10 Nisan 2015 00:52

Adana’da kadın, sanat ve tiyatro baharı

Adana’da kadın, sanat ve tiyatro baharı

Fotoğraf: Envato

Paylaş

Bazen uzun ve durgun geçer bütün gün, insan zamanı nasıl anlamlı kılacağını şaşırır. Bazen üst üste biner her şey. İnsan neye hangisine yetişeceğini şaşırır. Yetiştikleri yetmez, kaçırdıklarına yanar. 

Adana genelde biraz keyficidir, rahat akmasından yanadır zamanın, boş ve verimsiz günlerden çok da etkilenmiyor gibi bir edası vardır. Koşuşturmaca Adana’ya pek yakışmıyor gibidir. Ancak bugünlerde ortalamasının ve alışkanlıklarının dışında bir dönemini yaşıyor. Portakal Çiçeği Karnavalı, Tiyatro Festivali, Kadın Çalışmaları Kongresi, Uluslararası Sanat Araştırmaları Sempozyumu… üst üste geliyor, art arda kaçıyor. 

Uluslararası Sanat Araştırmaları Sempozyumunun onur konuğu Prof. Dr. Olcay Tekin Kırışoğlu. Ardından Prof. Barbara Bickel’in “Farklı Sanatların İşbirliğine Dayalı Araştırmalar Yoluyla Restoratif ve Transformatif Öğrenme”,  Prof. Martina Paatela-Nieminen’in “Güzel Sanatlar Eğitiminde Güncel Politika ve Yaklaşımlar: Çoklu Okumayı Destekleyen Bir Fin Modeli”, Prof. Altti Kuusamo’nun “Postmodernizmin Kimlik Fonksiyonundaki Başarısızlık: Modernizmin Yerleşik Kimlik Konumu, Postmodernizmin ‘Hızla Değişen Kimlik Konumları’ Fikrini Nasıl Bozdu?” ve daha pek çok konferans ve bildiri yer alıyor.
____
Metni İnceleyin:
**1)** Adana yazısında "Adana genelde biraz keyficidir" diye başlayan paragrafı, ana bilgileri koruyarak kısa bir madde listesine çevirin.
**2)** Adana yazısında içinde "Fotoğraf: Envato" geçen sözlerle açılıp "art arda kaçıyor." ile kapanan bölümü harfi harfine kopyalayın.
____
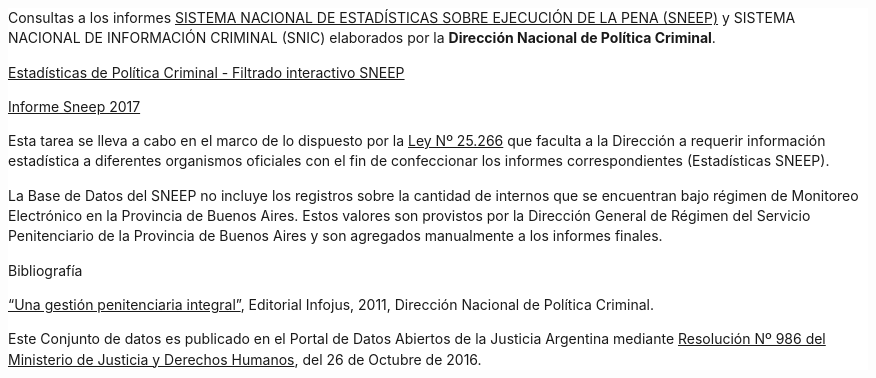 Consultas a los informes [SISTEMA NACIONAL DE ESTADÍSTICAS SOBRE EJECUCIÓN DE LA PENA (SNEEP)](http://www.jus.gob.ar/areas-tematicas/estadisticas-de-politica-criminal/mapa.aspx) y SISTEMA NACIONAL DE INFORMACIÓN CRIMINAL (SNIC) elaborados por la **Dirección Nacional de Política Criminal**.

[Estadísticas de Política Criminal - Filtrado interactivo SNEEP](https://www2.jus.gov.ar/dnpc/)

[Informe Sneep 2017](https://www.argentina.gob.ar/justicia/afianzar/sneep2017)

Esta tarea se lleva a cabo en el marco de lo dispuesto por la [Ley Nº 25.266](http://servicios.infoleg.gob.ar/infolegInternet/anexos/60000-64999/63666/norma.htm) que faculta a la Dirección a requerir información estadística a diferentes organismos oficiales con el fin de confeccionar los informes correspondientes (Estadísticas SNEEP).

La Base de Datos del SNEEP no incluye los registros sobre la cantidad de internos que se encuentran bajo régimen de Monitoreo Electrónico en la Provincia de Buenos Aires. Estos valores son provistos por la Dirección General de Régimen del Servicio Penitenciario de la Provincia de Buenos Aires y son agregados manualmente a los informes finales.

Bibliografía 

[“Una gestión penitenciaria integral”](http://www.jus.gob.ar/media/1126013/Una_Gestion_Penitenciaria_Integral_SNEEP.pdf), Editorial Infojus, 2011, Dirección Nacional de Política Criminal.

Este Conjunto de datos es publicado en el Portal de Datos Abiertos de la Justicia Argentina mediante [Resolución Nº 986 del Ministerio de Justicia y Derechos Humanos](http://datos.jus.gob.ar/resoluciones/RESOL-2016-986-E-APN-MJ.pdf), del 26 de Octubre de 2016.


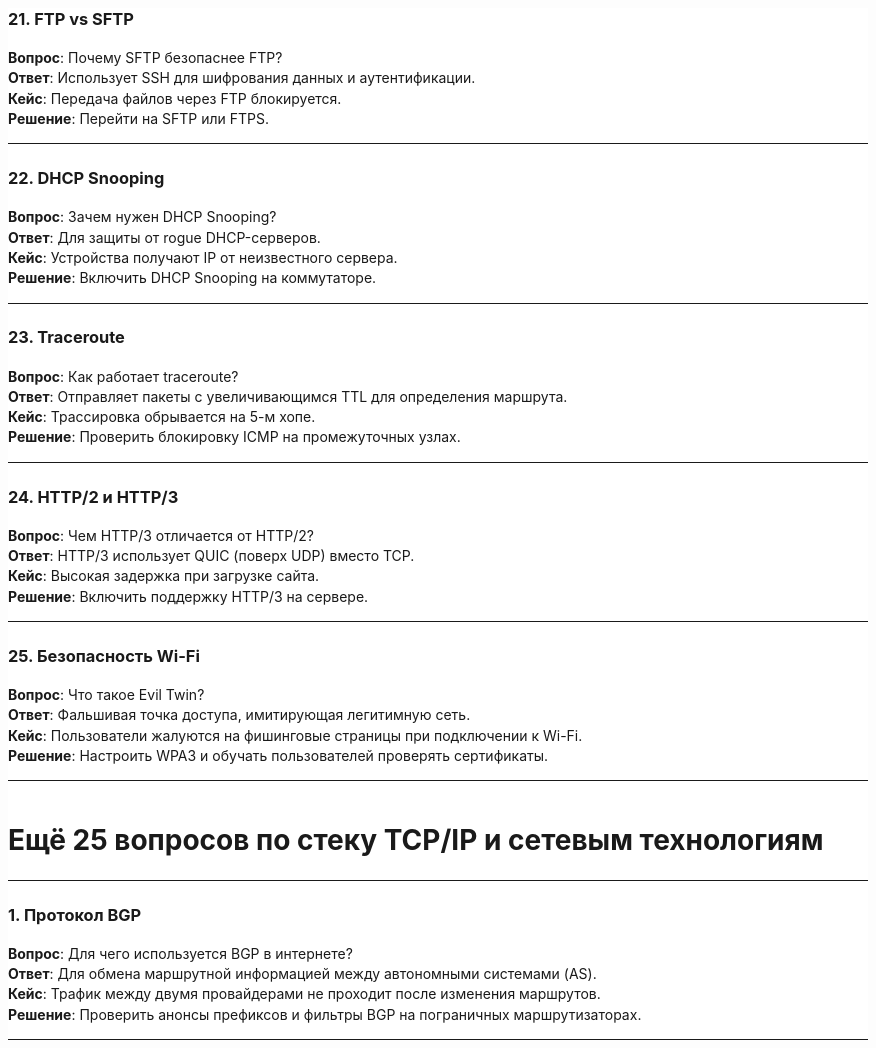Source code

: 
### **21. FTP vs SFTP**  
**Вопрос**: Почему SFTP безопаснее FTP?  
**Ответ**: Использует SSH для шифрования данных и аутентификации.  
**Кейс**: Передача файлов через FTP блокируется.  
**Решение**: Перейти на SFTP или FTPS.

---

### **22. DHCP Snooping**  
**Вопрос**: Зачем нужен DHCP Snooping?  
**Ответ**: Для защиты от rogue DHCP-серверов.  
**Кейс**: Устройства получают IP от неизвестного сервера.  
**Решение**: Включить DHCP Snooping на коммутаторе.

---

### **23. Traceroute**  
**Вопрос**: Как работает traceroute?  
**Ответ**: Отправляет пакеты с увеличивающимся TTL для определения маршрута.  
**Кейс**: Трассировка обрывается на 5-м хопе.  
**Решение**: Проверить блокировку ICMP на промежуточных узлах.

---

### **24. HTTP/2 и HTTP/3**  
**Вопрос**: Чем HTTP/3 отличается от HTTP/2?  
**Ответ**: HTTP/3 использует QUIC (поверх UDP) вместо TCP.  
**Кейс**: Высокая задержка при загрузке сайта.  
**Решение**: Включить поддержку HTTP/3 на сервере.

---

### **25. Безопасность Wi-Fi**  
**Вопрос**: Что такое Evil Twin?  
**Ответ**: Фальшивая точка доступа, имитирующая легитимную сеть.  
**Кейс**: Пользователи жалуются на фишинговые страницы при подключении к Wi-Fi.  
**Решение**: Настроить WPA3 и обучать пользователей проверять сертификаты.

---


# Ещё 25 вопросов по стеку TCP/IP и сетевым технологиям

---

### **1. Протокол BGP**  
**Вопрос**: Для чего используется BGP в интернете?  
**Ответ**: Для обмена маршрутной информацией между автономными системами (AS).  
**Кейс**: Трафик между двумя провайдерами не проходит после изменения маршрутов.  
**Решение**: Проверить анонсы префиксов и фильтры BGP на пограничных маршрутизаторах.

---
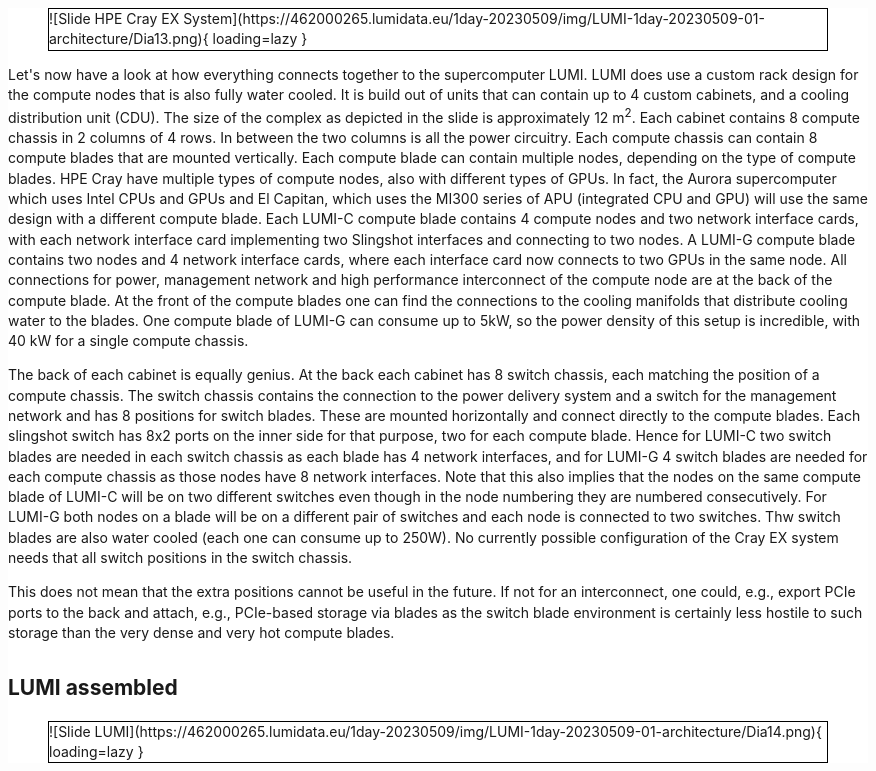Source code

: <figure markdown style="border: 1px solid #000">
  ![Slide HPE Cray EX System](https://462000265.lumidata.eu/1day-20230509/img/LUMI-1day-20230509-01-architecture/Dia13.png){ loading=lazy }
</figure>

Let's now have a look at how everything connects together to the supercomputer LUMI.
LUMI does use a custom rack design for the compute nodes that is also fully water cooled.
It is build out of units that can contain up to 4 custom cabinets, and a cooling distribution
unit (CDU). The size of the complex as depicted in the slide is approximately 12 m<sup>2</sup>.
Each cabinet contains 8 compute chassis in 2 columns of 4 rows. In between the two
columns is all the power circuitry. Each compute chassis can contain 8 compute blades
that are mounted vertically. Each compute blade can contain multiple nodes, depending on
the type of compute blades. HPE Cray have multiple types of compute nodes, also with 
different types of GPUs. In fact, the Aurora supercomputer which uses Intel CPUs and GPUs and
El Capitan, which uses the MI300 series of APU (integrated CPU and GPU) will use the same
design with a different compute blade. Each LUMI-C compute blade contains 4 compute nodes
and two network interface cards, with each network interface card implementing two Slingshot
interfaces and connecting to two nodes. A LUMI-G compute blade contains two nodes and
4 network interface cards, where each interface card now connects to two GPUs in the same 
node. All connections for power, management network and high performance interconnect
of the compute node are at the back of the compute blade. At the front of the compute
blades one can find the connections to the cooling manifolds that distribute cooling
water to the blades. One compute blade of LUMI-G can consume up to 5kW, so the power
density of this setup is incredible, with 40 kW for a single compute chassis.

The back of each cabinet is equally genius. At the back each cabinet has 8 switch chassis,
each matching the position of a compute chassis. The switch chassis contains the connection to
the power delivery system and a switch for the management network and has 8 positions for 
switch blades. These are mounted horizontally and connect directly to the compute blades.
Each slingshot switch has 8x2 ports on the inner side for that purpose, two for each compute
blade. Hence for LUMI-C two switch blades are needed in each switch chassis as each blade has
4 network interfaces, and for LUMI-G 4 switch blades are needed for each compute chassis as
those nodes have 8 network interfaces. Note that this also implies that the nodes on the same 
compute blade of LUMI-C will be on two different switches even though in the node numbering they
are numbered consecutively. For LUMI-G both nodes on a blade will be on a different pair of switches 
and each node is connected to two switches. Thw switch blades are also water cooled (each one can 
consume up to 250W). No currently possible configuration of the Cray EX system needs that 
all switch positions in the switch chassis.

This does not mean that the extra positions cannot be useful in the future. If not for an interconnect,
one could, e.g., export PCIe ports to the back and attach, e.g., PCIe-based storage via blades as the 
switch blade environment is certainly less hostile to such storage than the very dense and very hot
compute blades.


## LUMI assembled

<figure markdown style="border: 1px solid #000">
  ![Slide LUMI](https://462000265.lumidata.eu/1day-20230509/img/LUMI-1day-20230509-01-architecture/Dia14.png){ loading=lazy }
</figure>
____
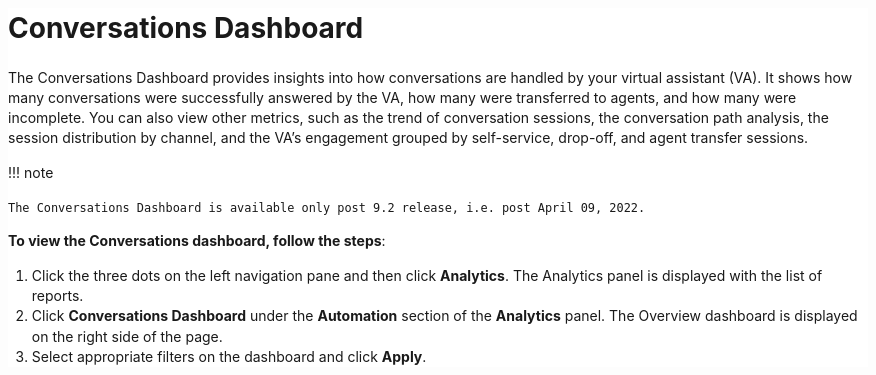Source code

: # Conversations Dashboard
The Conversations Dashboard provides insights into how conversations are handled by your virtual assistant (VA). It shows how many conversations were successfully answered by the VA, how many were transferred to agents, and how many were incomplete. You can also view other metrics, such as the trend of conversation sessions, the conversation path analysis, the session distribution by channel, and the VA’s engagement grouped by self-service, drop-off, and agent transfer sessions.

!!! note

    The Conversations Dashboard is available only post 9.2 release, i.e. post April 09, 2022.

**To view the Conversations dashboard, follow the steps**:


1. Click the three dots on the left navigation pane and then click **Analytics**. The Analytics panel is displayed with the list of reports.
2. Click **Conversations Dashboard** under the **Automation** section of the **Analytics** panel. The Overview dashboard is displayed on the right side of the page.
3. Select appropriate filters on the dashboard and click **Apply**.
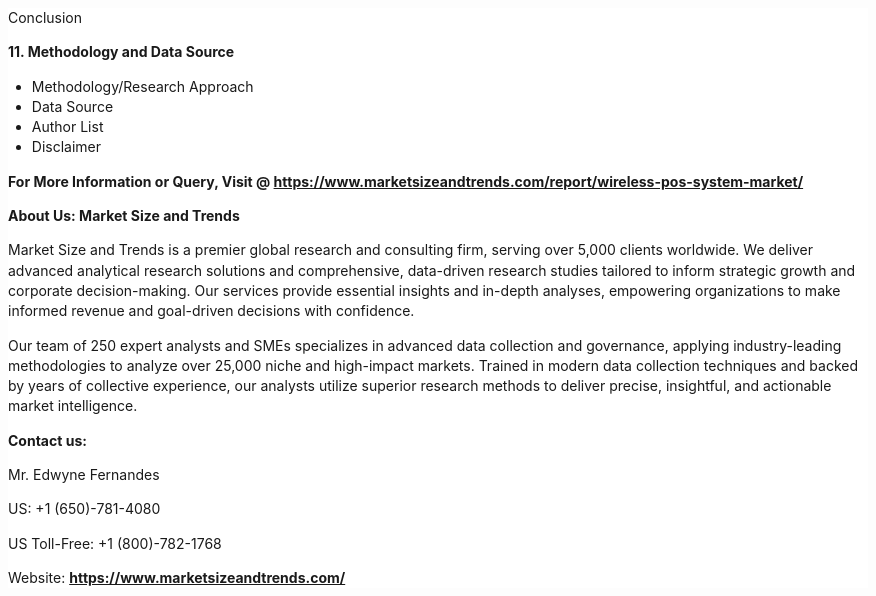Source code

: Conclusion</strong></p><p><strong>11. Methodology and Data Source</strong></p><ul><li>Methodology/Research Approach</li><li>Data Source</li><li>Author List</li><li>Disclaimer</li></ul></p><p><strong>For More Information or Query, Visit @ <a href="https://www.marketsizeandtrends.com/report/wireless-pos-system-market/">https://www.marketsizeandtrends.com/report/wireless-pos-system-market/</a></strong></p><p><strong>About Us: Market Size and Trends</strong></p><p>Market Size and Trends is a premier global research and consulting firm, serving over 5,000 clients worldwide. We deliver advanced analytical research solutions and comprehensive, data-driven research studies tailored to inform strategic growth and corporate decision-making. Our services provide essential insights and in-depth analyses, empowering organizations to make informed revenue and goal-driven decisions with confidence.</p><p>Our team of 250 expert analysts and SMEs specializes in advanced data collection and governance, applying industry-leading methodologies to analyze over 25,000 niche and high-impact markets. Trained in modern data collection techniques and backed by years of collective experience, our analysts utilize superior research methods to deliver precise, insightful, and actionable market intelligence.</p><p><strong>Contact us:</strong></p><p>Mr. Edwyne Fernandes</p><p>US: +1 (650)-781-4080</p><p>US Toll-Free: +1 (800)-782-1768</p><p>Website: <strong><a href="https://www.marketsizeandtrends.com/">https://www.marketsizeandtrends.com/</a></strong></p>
____
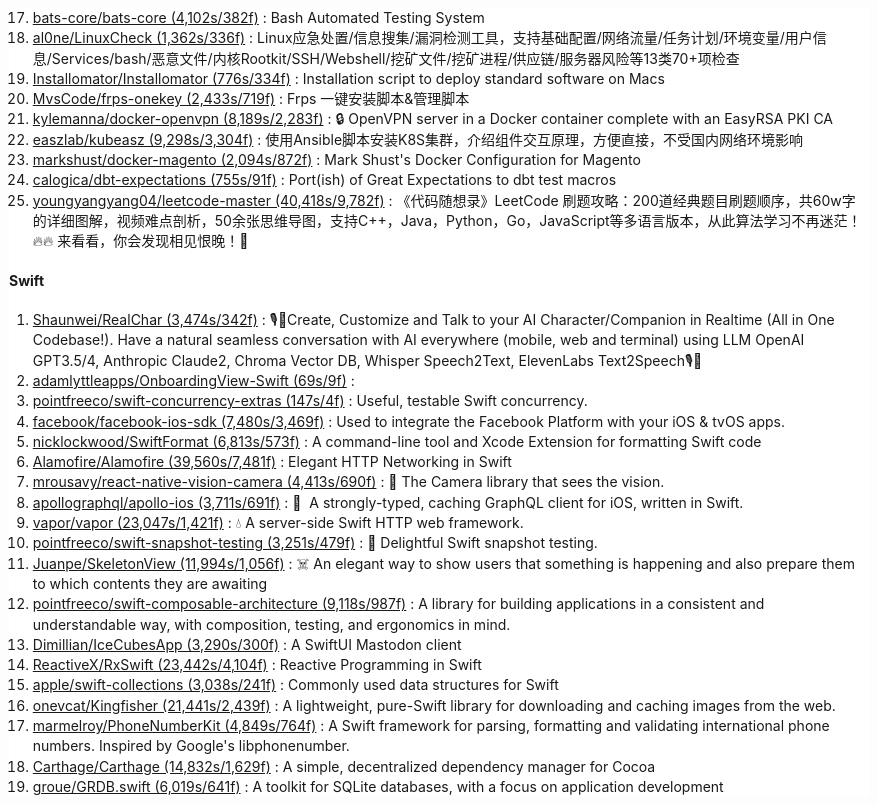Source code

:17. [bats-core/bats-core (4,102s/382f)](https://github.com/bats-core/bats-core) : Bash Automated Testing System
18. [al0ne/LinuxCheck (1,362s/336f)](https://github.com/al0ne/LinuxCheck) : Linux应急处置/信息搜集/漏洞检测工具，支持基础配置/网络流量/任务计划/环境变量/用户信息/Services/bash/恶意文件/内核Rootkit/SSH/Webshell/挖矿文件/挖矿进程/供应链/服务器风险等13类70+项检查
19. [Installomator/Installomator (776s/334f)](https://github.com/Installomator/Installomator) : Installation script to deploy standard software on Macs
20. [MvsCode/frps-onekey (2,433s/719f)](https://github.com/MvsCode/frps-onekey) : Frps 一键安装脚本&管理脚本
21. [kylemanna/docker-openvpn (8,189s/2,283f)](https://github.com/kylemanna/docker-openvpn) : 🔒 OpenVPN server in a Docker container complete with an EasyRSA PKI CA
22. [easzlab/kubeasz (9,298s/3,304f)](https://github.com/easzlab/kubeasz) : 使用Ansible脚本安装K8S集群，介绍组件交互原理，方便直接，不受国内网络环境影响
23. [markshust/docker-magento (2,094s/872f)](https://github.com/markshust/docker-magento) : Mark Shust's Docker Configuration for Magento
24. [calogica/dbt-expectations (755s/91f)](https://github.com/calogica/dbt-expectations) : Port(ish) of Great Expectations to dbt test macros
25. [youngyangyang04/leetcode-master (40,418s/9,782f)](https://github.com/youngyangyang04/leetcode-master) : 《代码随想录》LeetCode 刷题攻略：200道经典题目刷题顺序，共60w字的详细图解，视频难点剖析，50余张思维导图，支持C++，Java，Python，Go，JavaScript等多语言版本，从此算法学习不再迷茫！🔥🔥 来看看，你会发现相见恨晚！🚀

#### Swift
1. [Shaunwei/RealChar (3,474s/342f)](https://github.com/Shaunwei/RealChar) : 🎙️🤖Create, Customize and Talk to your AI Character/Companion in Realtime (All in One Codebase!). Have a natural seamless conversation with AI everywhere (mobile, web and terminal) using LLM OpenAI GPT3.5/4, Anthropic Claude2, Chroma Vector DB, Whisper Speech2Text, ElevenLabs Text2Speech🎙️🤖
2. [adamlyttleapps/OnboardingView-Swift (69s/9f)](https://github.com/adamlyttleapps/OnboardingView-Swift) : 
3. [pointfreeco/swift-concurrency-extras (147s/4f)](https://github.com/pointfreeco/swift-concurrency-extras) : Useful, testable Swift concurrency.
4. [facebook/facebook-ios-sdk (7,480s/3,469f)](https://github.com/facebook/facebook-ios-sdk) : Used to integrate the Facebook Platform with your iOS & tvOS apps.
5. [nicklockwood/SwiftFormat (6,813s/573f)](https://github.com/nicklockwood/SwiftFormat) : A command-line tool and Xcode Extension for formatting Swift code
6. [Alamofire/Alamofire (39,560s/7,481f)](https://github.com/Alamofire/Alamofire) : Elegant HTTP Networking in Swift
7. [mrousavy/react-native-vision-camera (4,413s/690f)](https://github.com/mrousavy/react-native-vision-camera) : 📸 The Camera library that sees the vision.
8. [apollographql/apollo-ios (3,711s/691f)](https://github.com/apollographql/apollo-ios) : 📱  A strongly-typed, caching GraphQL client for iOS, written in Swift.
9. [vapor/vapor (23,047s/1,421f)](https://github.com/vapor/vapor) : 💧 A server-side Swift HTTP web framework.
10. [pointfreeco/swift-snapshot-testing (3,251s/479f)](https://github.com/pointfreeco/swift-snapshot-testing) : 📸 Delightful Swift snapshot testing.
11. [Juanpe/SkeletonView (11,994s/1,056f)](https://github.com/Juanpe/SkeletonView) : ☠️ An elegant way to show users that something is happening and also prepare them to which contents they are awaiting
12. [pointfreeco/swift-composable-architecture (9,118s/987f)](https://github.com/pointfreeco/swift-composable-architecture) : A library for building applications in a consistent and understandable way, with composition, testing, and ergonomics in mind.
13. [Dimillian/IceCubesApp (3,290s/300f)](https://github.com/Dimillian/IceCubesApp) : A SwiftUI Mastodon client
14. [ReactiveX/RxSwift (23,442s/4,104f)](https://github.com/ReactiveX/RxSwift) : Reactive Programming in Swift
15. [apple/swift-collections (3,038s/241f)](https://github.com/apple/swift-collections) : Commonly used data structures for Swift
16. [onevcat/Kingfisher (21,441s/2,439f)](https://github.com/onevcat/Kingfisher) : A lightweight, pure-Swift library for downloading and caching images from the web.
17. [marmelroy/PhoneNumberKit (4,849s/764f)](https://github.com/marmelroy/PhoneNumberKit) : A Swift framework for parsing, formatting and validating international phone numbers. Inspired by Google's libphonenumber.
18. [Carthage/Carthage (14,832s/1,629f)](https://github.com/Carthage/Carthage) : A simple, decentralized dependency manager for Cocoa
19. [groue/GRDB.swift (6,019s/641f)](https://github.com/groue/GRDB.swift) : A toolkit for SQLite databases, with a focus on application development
____
Görev Yanıtları:
**1)**
- Adana genelde rahat bir şehirdir. Zamanın ağır akmasından hoşlanır, boş geçen günleri pek dert etmez.
- Koşuşturma Adana'ya pek uymaz.
- Ama şu günlerde şehir alışkanlıklarının dışında, yoğun bir dönem yaşıyor.
- Portakal Çiçeği Karnavalı, Tiyatro Festivali, Kadın Çalışmaları Kongresi ve Uluslararası Sanat Araştırmaları Sempozyumu üst üste geliyor.

**2)**
Fotoğraf: Envato

Paylaş

Bazen uzun ve durgun geçer bütün gün, insan zamanı nasıl anlamlı kılacağını şaşırır. Bazen üst üste biner her şey. İnsan neye hangisine yetişeceğini şaşırır. Yetiştikleri yetmez, kaçırdıklarına yanar. 

Adana genelde biraz keyficidir, rahat akmasından yanadır zamanın, boş ve verimsiz günlerden çok da etkilenmiyor gibi bir edası vardır. Koşuşturmaca Adana’ya pek yakışmıyor gibidir. Ancak bugünlerde ortalamasının ve alışkanlıklarının dışında bir dönemini yaşıyor. Portakal Çiçeği Karnavalı, Tiyatro Festivali, Kadın Çalışmaları Kongresi, Uluslararası Sanat Araştırmaları Sempozyumu… üst üste geliyor, art arda kaçıyor.